[Отрывок текста]
Я не думаю, конечно, излагать здесь все взгляды Ницше и оставлю в стороне многое, очень многое, в том числе подробность о "сверхчеловеке", о проповеди "любви к дальнему" взамен "любви к ближнему" и т. п. Все это не имеет своей параллели в произведениях г. Горького. Для нас интересна здесь только психология чандалов. И, полагаю, никто не усомнится признать разительное сходство ее с психологией героев г. Горького. Кто, как не ницшевские прирожденные господа этот Челкаш в противоположность рабу Гавриле, Сокол в противоположность Ужу, Кузька-Косяк в противоположность мельнику, Данко в противоположность всему табору, удалец Сережка в противоположность разной деревенщине, даже отчасти Чиж в противоположность Дятлу, или Макар Чудра, который учит автора: "Что ж, он родился затем, что ли, чтоб поковырять землю, да и умереть, не успев даже могилы себе выковырять? Ведома ему воля? Жизнь степная понятна? Говор морской волны веселит ему сердце? Эге! Он раб как только родился и во всю жизнь раб".
Отмечу некоторые любопытные детали. Ницше рекомендовал "в "Morgenrothe" всем, кому тесно в Европе и кто, конечно, чувствует себя "господином", удаляться в дикие места и там основывать новые государства, становясь во главе их. Ницше, как сообщают его биографы, и сам одно время мечтал о подобной роли. Не напоминает ли это читателю мысленное переселение Коновалова на остров Робинзона? Хотя Коновалов устранял оттуда даже Пятницу, но, как я уже говорил, по всей вероятности, скоро пожалел бы об этом. По крайней мере, Мальва мечтает или жить далеко в море в полном одиночестве и, следовательно, никому не подчиняться, или "завертеть бы каждого человека, да и пустить волчком вокруг себя", то есть себе подчинить.
[/Отрывок текста]
Перепишите часть отрывка о Ницше и героях Горького, начиная со слов "Отмечу некоторые любопытные" и дальше вплоть до слов "есть себе подчинить.", заменив "Мальва" на "Варенька". Отвечайте только по отрывку о Ницше и героях Горького.
[Исходные записи]
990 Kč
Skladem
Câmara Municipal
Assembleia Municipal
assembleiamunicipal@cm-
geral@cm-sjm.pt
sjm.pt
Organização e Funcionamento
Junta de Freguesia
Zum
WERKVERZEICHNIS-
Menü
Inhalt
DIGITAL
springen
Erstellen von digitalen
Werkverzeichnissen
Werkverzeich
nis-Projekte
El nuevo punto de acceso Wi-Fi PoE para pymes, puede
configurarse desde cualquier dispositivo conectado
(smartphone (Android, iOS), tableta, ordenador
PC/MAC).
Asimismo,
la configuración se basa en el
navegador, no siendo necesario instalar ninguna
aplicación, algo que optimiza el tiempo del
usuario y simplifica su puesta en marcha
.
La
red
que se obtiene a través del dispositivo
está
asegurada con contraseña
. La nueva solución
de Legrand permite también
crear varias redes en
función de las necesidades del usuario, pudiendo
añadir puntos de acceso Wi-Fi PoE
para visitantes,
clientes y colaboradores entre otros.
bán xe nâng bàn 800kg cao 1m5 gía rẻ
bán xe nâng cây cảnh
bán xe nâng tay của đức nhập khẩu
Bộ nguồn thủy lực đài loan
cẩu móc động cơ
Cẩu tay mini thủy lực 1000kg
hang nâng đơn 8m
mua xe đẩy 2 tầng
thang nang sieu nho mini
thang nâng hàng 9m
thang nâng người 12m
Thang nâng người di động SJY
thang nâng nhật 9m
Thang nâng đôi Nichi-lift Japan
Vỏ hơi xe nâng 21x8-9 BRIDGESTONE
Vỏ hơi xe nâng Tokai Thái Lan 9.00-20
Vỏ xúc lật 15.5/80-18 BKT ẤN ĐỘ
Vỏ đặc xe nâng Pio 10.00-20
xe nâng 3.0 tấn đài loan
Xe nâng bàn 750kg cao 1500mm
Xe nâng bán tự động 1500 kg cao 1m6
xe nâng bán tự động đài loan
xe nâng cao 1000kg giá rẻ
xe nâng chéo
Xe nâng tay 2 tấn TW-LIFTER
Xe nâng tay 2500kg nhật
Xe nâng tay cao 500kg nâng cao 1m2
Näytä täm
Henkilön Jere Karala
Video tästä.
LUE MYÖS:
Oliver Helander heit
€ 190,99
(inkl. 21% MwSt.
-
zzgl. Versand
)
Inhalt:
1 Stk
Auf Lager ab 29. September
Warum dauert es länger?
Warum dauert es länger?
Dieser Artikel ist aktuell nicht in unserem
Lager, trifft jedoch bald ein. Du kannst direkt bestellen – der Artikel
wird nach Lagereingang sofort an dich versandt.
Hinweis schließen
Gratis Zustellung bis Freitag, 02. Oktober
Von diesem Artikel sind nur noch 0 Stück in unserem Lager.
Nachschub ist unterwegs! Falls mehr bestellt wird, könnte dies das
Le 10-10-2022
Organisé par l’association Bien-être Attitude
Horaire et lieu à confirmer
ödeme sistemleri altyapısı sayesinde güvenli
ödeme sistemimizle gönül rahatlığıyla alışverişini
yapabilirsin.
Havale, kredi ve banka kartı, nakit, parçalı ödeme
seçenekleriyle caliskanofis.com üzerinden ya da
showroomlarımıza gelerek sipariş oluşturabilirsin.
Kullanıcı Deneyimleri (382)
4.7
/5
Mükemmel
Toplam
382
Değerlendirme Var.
[/Исходные записи]
Ответ:
Отмечу некоторые любопытные детали. Ницше рекомендовал "в "Morgenrothe" всем, кому тесно в Европе и кто, конечно, чувствует себя "господином", удаляться в дикие места и там основывать новые государства, становясь во главе их. Ницше, как сообщают его биографы, и сам одно время мечтал о подобной роли. Не напоминает ли это читателю мысленное переселение Коновалова на остров Робинзона? Хотя Коновалов устранял оттуда даже Пятницу, но, как я уже говорил, по всей вероятности, скоро пожалел бы об этом. По крайней мере, Варенька мечтает или жить далеко в море в полном одиночестве и, следовательно, никому не подчиняться, или "завертеть бы каждого человека, да и пустить волчком вокруг себя", то есть себе подчинить.